Folglich schlägt das Gutachten vor, die Beziehungen des Landes zu den Religionsgemeinschaften allgemein bzw. den niedersächsischen Muslimen im Konkreten mit anderen Instrumenten zu regeln. Soweit es der Landesregierung um die staatliche Anerkennung des Wirkens der Religionsgemeinschaften gehe, könne dies auch durch gemeinsame Erklärungen, Veranstaltungen oder konkrete Kooperationen geschehen. Soweit es um konkrete Zugeständnisse oder eine staatliche Förderung einzelner Aktivitäten der Gemeinschaften gehe, sollten diese besser mit einem Integrations- oder Fördergesetz realisiert werden. Eine gesetzliche Regelung biete zudem den Vorteil, dass sie auch all jene hier lebenden Muslime anspreche, die nicht in den beiden vertraglich protegierten Verbänden engagiert sind – zumal deren Legitimation, für „den Islam“ bzw. „die Muslime“ in Niedersachsen zu sprechen, zweifelhaft sei.

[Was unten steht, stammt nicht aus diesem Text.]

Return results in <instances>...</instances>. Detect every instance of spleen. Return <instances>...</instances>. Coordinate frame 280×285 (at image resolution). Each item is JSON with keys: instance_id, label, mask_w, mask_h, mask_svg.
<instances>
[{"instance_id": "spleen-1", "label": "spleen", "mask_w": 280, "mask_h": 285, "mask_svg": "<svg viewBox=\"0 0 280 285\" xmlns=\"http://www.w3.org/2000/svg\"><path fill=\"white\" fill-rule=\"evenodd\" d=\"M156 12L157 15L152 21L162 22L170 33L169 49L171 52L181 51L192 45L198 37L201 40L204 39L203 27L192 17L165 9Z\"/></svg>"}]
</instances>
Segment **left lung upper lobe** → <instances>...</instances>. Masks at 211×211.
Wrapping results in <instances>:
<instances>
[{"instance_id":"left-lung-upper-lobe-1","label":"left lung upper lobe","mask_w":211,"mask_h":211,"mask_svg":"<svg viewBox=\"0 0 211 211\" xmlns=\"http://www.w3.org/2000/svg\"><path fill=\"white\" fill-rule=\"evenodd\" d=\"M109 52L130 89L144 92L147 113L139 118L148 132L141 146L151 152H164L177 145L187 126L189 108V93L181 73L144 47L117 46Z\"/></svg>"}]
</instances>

Die DITIB, deren Imame von der staatlichen, türkischen Religionsbehörde Diyanet bezahlt werden, sei zudem ein sehr fragwürdiger Vertragspartner.

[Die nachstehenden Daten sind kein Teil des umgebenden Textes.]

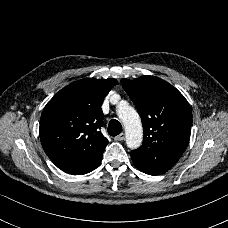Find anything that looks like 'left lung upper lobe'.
<instances>
[{"instance_id":"left-lung-upper-lobe-1","label":"left lung upper lobe","mask_w":228,"mask_h":228,"mask_svg":"<svg viewBox=\"0 0 228 228\" xmlns=\"http://www.w3.org/2000/svg\"><path fill=\"white\" fill-rule=\"evenodd\" d=\"M121 83L141 117L144 139L130 155L133 161L163 170L171 169L189 143L192 111L185 97L155 76Z\"/></svg>"}]
</instances>
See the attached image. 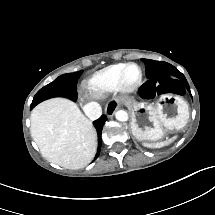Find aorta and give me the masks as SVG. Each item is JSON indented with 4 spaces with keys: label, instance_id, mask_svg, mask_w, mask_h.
Masks as SVG:
<instances>
[{
    "label": "aorta",
    "instance_id": "1",
    "mask_svg": "<svg viewBox=\"0 0 215 215\" xmlns=\"http://www.w3.org/2000/svg\"><path fill=\"white\" fill-rule=\"evenodd\" d=\"M115 117L118 121H127L128 120V114L124 110H119L115 113Z\"/></svg>",
    "mask_w": 215,
    "mask_h": 215
}]
</instances>
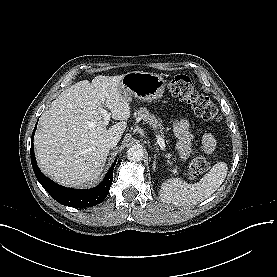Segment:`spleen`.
Wrapping results in <instances>:
<instances>
[{
	"instance_id": "obj_1",
	"label": "spleen",
	"mask_w": 277,
	"mask_h": 277,
	"mask_svg": "<svg viewBox=\"0 0 277 277\" xmlns=\"http://www.w3.org/2000/svg\"><path fill=\"white\" fill-rule=\"evenodd\" d=\"M228 172L225 162H217L197 183L188 184L181 178H167L160 187L159 195L163 202L178 206L198 204L211 196L224 182Z\"/></svg>"
}]
</instances>
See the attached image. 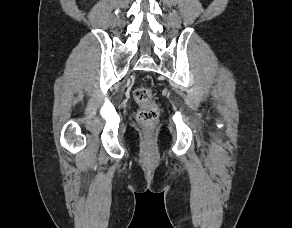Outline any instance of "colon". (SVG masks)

Die Landesregierung hat ihren Willen bekundet, den Vertrag mit den muslimischen Verbänden bis zum Sommer 2016 abzuschließen.

Anmerkungen:

[3] Vgl. Kultusministerium Niedersachsen: Fragen und Antworten zu den Verträgen des Landes Niedersachsen mit DITIB, SCHURA und Alevitischer Gemeinde Deutschlands v. 15.12.2015

[4] Das sind folgende Vereinbarungen des Landes Niedersachsen: Vertrag mit den Evangelischen Landeskirchen Niedersachsen („Loccumer Vertrag“, 1955); Konkordat mit dem Heiligen Stuhle (1965); Vertrag mit der Freireligiösen Landesgemeinschaft Niedersachsen (1970); Vertrag mit der Evangelisch-methodistischen Kirche in Nordwestdeutschland (1978); Vertrag mit dem Landesverband der Jüdischen Gemeinden von Niedersachsen (1983).

Johann-Albrecht Haupt: Stellungnahme zum Entwurf eines Vertrages zwischen dem Land Niedersachsen, der Islamischen Religionsgemeinschaft DITIB Niedersachsen und Bremen e.V. und SCHURA Niedersachsen – Landesverband der Muslime e.V. vom 23.2.2016, online abrufbar hier.